5G, along with its role in industries, is a popular topic. An important part of this conversation is the campus network, which serves as one of the key implementations of 4G/LTE and 5G technologies in an industrial setting. In particular, campus networks were implemented to fulfill the growing requirement for higher availability and lower latency, without the cost and complexity brought by fixed lines. As the Citizen Broadcast Radio Service (CBRS) spectrum (the early enabler of private 4G/5G networks) was released, pioneer organizations either began their plans for campus networks, or started developing campus networks in their smart factories, remote power stations, pipelines, and remote mining sites. (1)

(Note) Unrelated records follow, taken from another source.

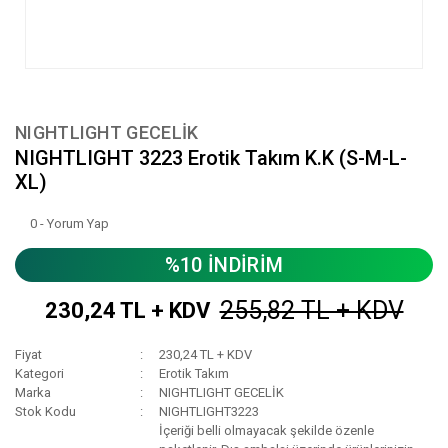
NIGHTLIGHT GECELİK
NIGHTLIGHT 3223 Erotik Takım K.K (S-M-L-
XL)
0 - Yorum Yap
%10 İNDİRİM
255,82 TL + KDV
230,24 TL + KDV
Fiyat
230,24 TL + KDV
Kategori
Erotik Takım
Marka
NIGHTLIGHT GECELİK
Stok Kodu
NIGHTLIGHT3223
İçeriği belli olmayacak şekilde özenle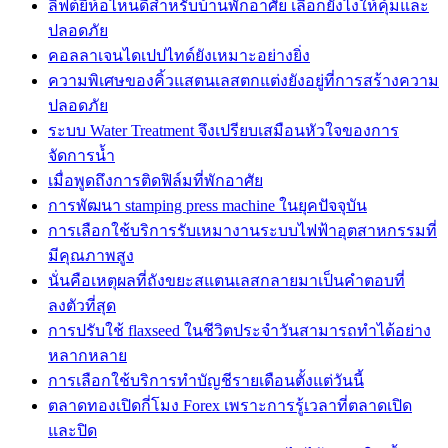
ลิฟต์ยี่ห้อไหนดีสำหรับบ้านพักอาศัย เลือกยังไงให้คุ้มและ
ปลอดภัย
คอลลาเจนไดเปปไทด์ยังเหมาะอย่างยิ่ง
ความพิเศษของคิ้วแสตนเลสตกแต่งยังอยู่ที่การสร้างความ
ปลอดภัย
ระบบ Water Treatment จึงเปรียบเสมือนหัวใจของการ
จัดการน้ำ
เมื่อพูดถึงการติดฟิล์มที่พักอาศัย
การพัฒนา stamping press machine ในยุคปัจจุบัน
การเลือกใช้บริการรับเหมางานระบบไฟฟ้าอุตสาหกรรมที่
มีคุณภาพสูง
นั่นคือเหตุผลที่ถังขยะสแตนเลสกลายมาเป็นคำตอบที่
ลงตัวที่สุด
การปรับใช้ flaxseed ในชีวิตประจำวันสามารถทำได้อย่าง
หลากหลาย
การเลือกใช้บริการทำบัญชีรายเดือนตั้งแต่วันนี้
ตลาดทองเปิดกี่โมง Forex เพราะการรู้เวลาที่ตลาดเปิด
และปิด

However, both the transition to 5G and the current threats to campus networks highlight security issues that are compounded by the fact that telecommunications and IT/OT exist in what appear to be nearly different fields of expertise. The network is either installed on-premises by a campus network provider or as a slice of a public telecom network. Still, IT and OT engineers often overlook the cost of maintaining campus networks. They either mistakenly trust the campus network or treat it solely as applications running on an IP network.

This is a problem due to the growing complexity of the role that telecom technologies play in factories, critical infrastructures, smart cities, and other industrial environments. As a result of such complexity, IT/OT experts might lack the knowledge necessary to help mitigate security issues involved in campus networks. Since the core competencies for both IT and OT differ from those that are needed for campus networks, IT/OT experts must learn and maintain new knowledge.

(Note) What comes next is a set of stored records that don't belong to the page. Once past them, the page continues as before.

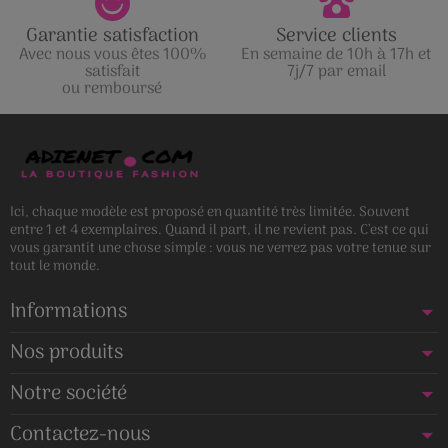
Garantie satisfaction
Service clients
Avec nous vous êtes 100%
En semaine de 10h à 17h et
satisfait
7j/7 par email
ou remboursé
Ici, chaque modèle est proposé en quantité très limitée. Souvent
entre 1 et 4 exemplaires. Quand il part, il ne revient pas. C’est ce qui
vous garantit une chose simple : vous ne verrez pas votre tenue sur
tout le monde.
Informations
Nos produits
Notre société
Contactez-nous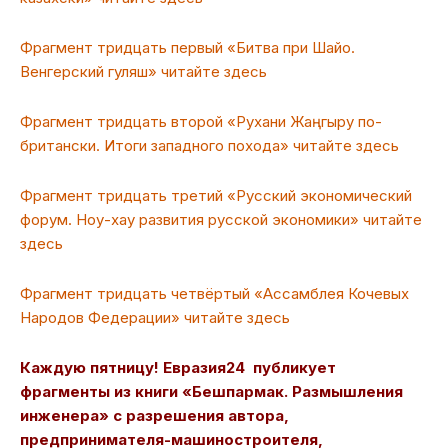
Фрагмент тридцать первый «Битва при Шайо.
Венгерский гуляш» читайте здесь
Фрагмент тридцать второй «Рухани Жаңгыру по-
британски. Итоги западного похода» читайте здесь
Фрагмент тридцать третий «Русский экономический
форум. Ноу-хау развития русской экономики» читайте
здесь
Фрагмент тридцать четвёртый «Ассамблея Кочевых
Народов Федерации» читайте здесь
Каждую пятницу! Евразия24 публикует
фрагменты из книги «Бешпармак. Размышления
инженера» с разрешения автора,
предпринимателя-машиностроителя,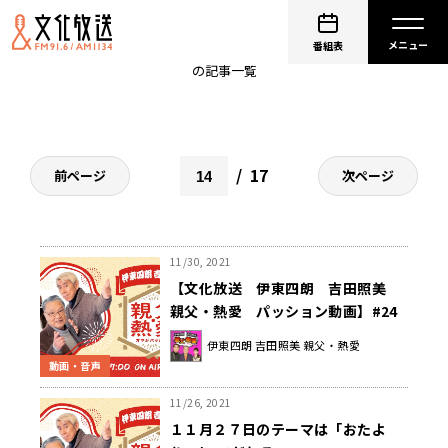
伊東四朗
番組表
の記事一覧
17
前ページ
次ページ
11/30, 2021
【文化放送 伊東四朗 吉田照美
親父・熱愛 パッション動画】#24
今回は 11月27日の放送直前
伊東四朗 吉田照美 親父・熱愛
に・・・の巻
動画・音声
11/26, 2021
１１月２７日のテーマは「おたよ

This research intends to fill the gap on what can be learned from practical demos. Overall, the research should be helpful for IT/OT personnel and should narrow the knowledge gap between the two fields and telecommunications. The attack scenarios discussed here demonstrate how to conduct the most common and generic attacks that IT professionals are familiar with and also introduce cellular-specific attacks.

In this paper, Trend Micro’s research team assesses and demonstrates the security risks in a real configuration of an ICS that is connected to a campus network.

Lastly, the attack scenarios that the authors discuss range from common TCP/IP attacks, such as an MitM attack, the modification of packets on the fly, and some telecom-specific scenarios. Afterward, the team elaborates on the efficient mitigations and valuable defenses for these attack scenarios.